Bodegas Habla (which means “speak”) set up operations in Trujillo partly based on soil sample analyses that suggested that the dirt was ideal for growing wine grapes, and partly because it was uncharted vinicultural territory.  Based on their website, this is one of many things that makes Habla slightly different from your average wine producer.  They appear to have a determined philosophy to ensure that every single element of their wine creation process is at the absolute forefront of wine science and technology; as they put it, they want “to be the benchmark for the deluxe wine of the future.”  The way they go on about it, I’m half-surprised the harvesting isn’t done by cyborgs.

Back label: raspberry / grapefruit / McDonald's

One thing Habla does have down is marketing, as the magnificent bottle that houses their No. 4 clearly indicates.  Not only does it look like an oversized drinkable bottle of Chanel, but it also provides a Mad Libs sort of tasting cheat sheet on the back label that tells you what the No. 4 (which is 100% Syrah) is supposed to smell and taste like:  cassis, raspberry, graphite, and grapefruit (in that order?).  With those four words humming around in my brain, I got into my glass.  The wine had a thick ruby-purple colour and a strong but not unpleasant hint of sourness on the nose.  I definitely picked out grapefruit and raspberry to get a (barely) passing grade on the Habla smell-o-vision test, but I didn’t notice any cassis (a.k.a. black currant), and I didn’t have a tennis racquet on hand to sniff for graphite inspiration.  Stepping away from the mandated odour checklist, there was also blackberry on the nose, as well as a tomatoey, rubbery, pickled sort of scent that most closely equated to the smell you get when you lift the top bun off of a “freshly” made McDonald’s hamburger, that mix of cheap ketchup, pickles, onions and meat.  Yes, that’s my first ever McDonald’s wine analogy — I don’t see THAT anywhere on your back label, Habla.

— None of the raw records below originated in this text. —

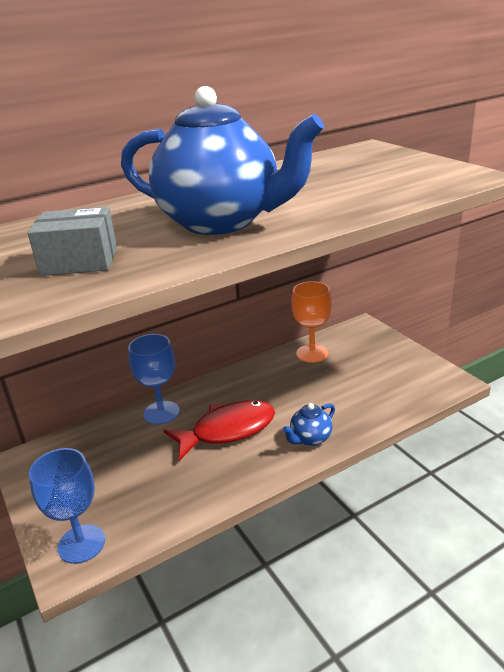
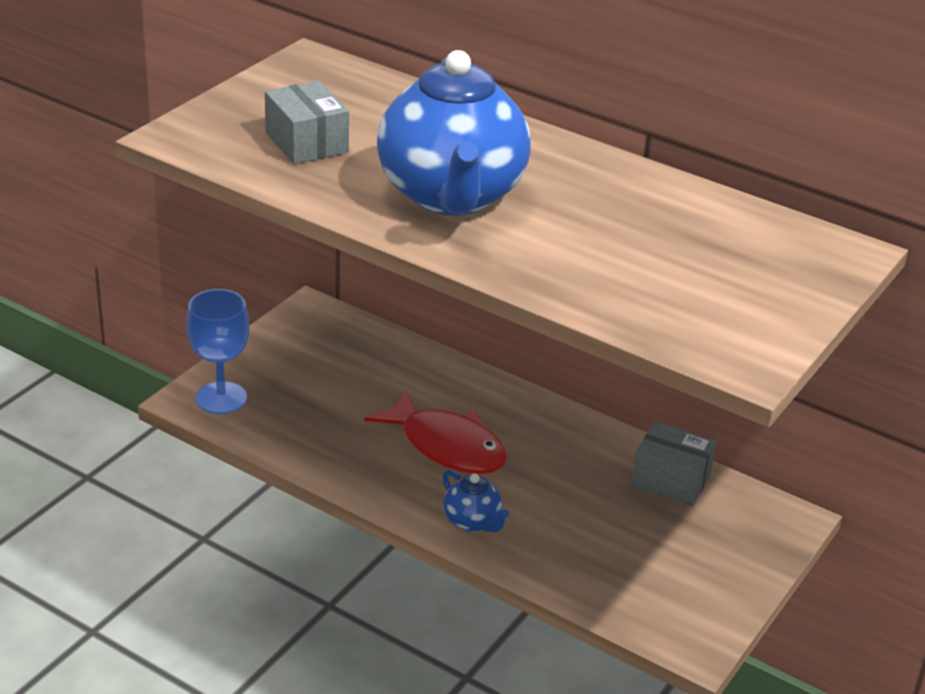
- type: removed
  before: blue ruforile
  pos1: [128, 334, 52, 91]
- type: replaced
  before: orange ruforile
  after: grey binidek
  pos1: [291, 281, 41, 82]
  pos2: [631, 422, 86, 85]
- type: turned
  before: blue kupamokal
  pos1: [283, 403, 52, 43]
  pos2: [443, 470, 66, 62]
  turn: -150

On the palate, the No. 4 was surprisingly only medium-bodied (and even then trending more light than heavy) and was full of blue and black fruit with citrus and metallic undertones.  Dill, smoke and something like bubble gum rounded off the flavour components in the midpalate, and the wine’s intense acidity and subtle but grippy tannins accelerated it into a LONG, strong finish of dark chocolate, pomegranate and blackberry.  It was both sweet and earthy at the same time, like a strange hybrid between carefree Australia Shiraz and focused, serious French Northern Rhone Syrah:  although it was much more New World in style (big fruit, no harsh tannin, smooth mouthfeel), it had Old World flavour characteristics, at least in the number of secondary notes that showed themselves on the nose and palate.

Cork Rating: 7/10 (Stark, but intentionally stark.)

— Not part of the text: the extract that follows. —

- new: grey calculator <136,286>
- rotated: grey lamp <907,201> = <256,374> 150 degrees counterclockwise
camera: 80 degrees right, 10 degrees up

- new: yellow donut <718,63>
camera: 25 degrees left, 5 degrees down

The No. 4 tastes like a wine that has a vision behind it and that has been carefully crafted to meet that vision, but it also gives an impression of being a bit manufactured, like it’s trying to force complexity instead of allowing the grapes to do their thing and letting the flavour profile come naturally.  In the end I was interested in the wine but didn’t really love it or hate it; it tweaked my intellectual curiosity but didn’t really move me otherwise.  I don’t want to write off Habla as purely a scientific and marketing exercise, because they are clearly producing something of quality, but they need to find a way to get some soul into it as well.  Especially for $75 a bottle.

88 points

$70 to $80 CDN

[Wine Jargon Notes:
midpalate/finish = when you taste a wine, the initial taste impression you get is called the attack; the final taste impression as and after you swallow is the finish; everything in between is the midpalate.
New World/Old World = Old World wines are those that come from Europe; New World wines are those from non-European locations like the US, Australia, South America, etc.
mouthfeel = the physical feel of a wine in your mouth, which is the result of its body, tannin levels, acidity, and more.
secondary = primary flavours in wine are the fruit flavours that come from the grape itself; secondary flavours are non-fruit flavours that come from growing conditions or the winemaking process.]